Newsletter #136 December 2022

Newsletter #136 December 2022
March 13, 2023 Christina Mullin
PLUME

Brian D. Cohen, Martyr, etching and drypoint, 5 x 5″, 2017

December, 2022

Welcome to Plume #136 –

December, and the semi-final promotion of our print anthology Plume Poetry 10, with a marvelous upcoming reading (details below) and this poem from the book, to whet your appetite and open your purse strings, Daisy Fried’s “My Destination”:

My Destination                                 

There’s a green hollow where the river croons,
madly hanging silver rags on the grasses
hanging its glad rags on the grasses
and there’s a museum crouching on the ridge
like a woman trying to unhunch her shoulders
after long difficulty. There’s a river undulating,
a limb turning from a body, a silver river
trickling, not much rain of late. On the bike trail
I smashed my behemoth rental on purpose
into the foldable a man with padded shorts
dragged into my lane to show he doesn’t
notice rules. Unhurt by the impact, he vibrated
outrage at my audacity, he shivered
with umbrage derived from his abilities
picking stocks and inferiors, a tale
of his own deserving. I sped away and docked
my bike and my iPhone beeped confirmation.
In a room behind a room in a room of the museum
I arrived at my destination: two eyeholes bored
in rustic doors: the Duchamp peepshow Étant Donné—
Given—“a picture without a picture plane”—
“a surprise attack” by naked genitals. Supine
nude’s mannequin hand—all out of scale
as if Mona Lisa reached behind her to scrabble
in distant hills—raises a trickling lantern,
glimmering lightfall. Feet in the gladioli…
Feet in wild violets…cresses…in chicory…
Nature, nurse her warm; she’s cold. Frightening,
the gash hooked, hairless, between her legs,
question between her legs. Berce-le…
Lustrous, she’s dead? Only sleeping?
I tried to move my eyes, I really did,
to see her face, this moved them
off the eyeholes, then I saw nothing.

            after Rimbaud’s “Le Dormeur du Val”

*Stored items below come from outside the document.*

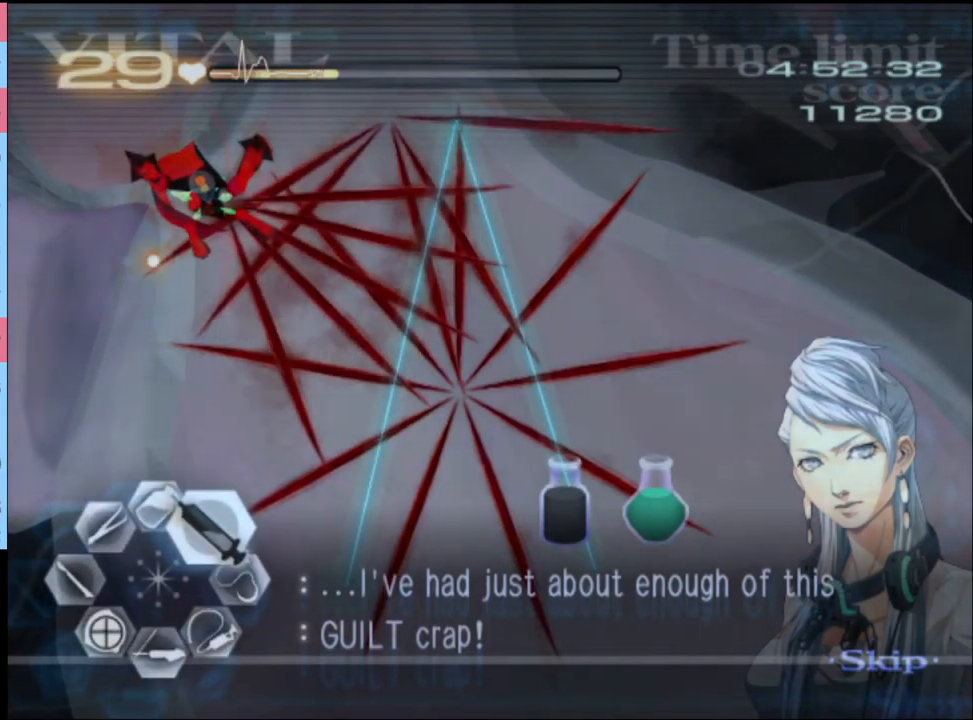
{"keys": ["shift"], "mouse": [], "events": [[367, "mouse_left", "up"]]}
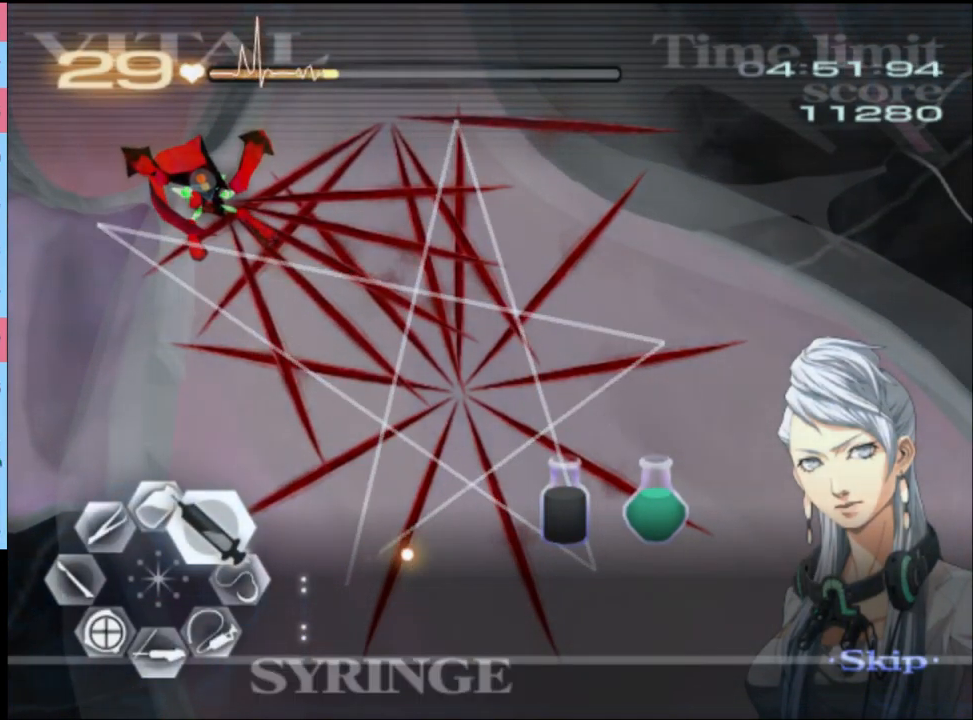
{"keys": ["d", "w"], "mouse": ["left"], "events": [[167, "d", "down"], [167, "shift", "up"], [167, "w", "down"], [433, "mouse_left", "down"]]}
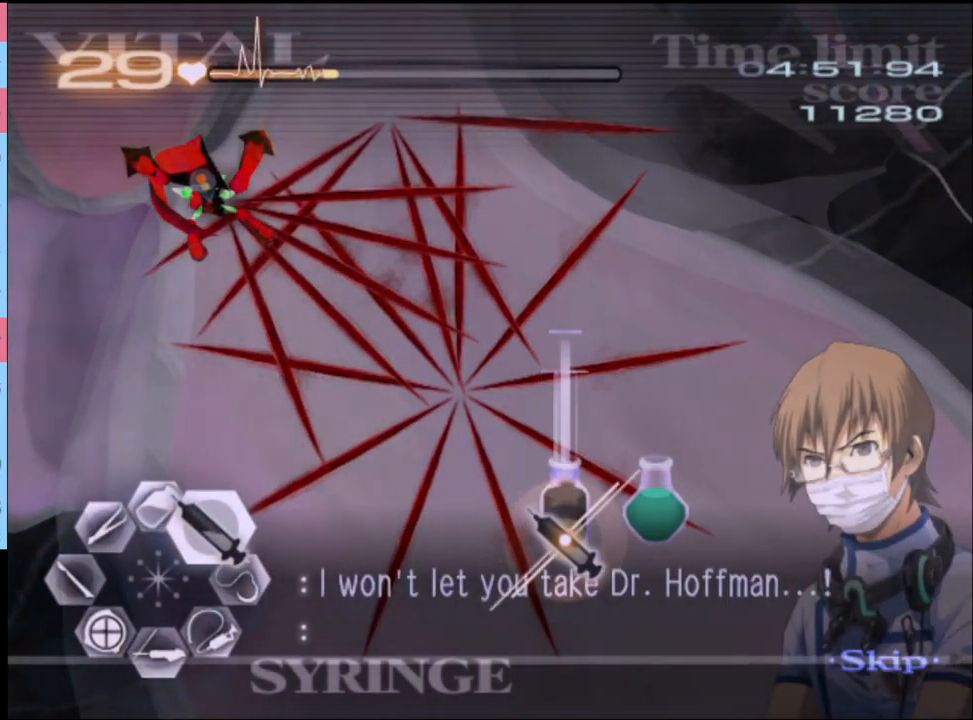
{"keys": ["d", "w"], "mouse": [], "events": [[433, "mouse_left", "up"]]}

note: Italicized lines are my versions of lines from Rimbaud’s “Le Dormeur du Val” (“The Sleeper in the Valley”), in which a young soldier appears merely to be sleeping. The phrases “a picture without a picture plane” and “a surprise attack” are from Pia Høy’s article, “Marcel Duchamp—Étant donnés: Deconstructed Painting,” trans. John Irons, from tout-fait: The Marcel Duchamp Studies Online Journal

Ah.

I should repeat, too, I suppose, that Plume Poetry 10 is available for purchase at  SPD and the Plume Anthologies Store, (with discounts for orders to be used as texts), Amazon, etc.

A visual to refresh your memory:

Profound Gratitude Dept: Many thanks to Martha Rhodes & Rushi Vyas, and Kelli Russell Agodon Katerina Canyon, host extraordinaire Nancy Mitchell, and all the smart and generous folks at the Writers Center in Washington, D.C. who made our reading there on the 29th of October possible.

Also many thanks  to all the good folks at  Beyond Baroque in Los Angelesfor our reading featuring Elena Karina Byrne & Cathy Colman, Ramón García & Ata Maharreri, and Shamar Hill Carolyn Joyner.. Nancy Mitchell once again performed the moderator duties, admirably as always.

And, about that soon-to be reading with the Writers Center: Mark your calendars for December 3rd. Featured readers will be Daisy Fried & Glorious Piner, and Gregory Orr & Safiya Sinclair, again pairs in Plume Poetry 10Amanda Newell will emcee. You can RSVP for this FREE event at https://www.writer.org/event/plume-dec22/  Here’s the flier:

Our cover art this month is Brian D. Cohen’s etching, Martyr”  For more information on the artist and his work, a good start might be made here and here

Finally, as usual, some recently published/forthcoming books from Plume contributors:

Martha Collins                    Casualty Reports
Soren Stockman                 ELEPHANT
Mark Jarman                      Zeno’s Eternity
Carl Phillips                        Then the War: And Selected Poems, 2002 – 2020
Gerald Stern                       I.
Katherine Soniat                 Polishing the Glass Storm

That’s it for now.
I hope you enjoy your holidays – and the issue!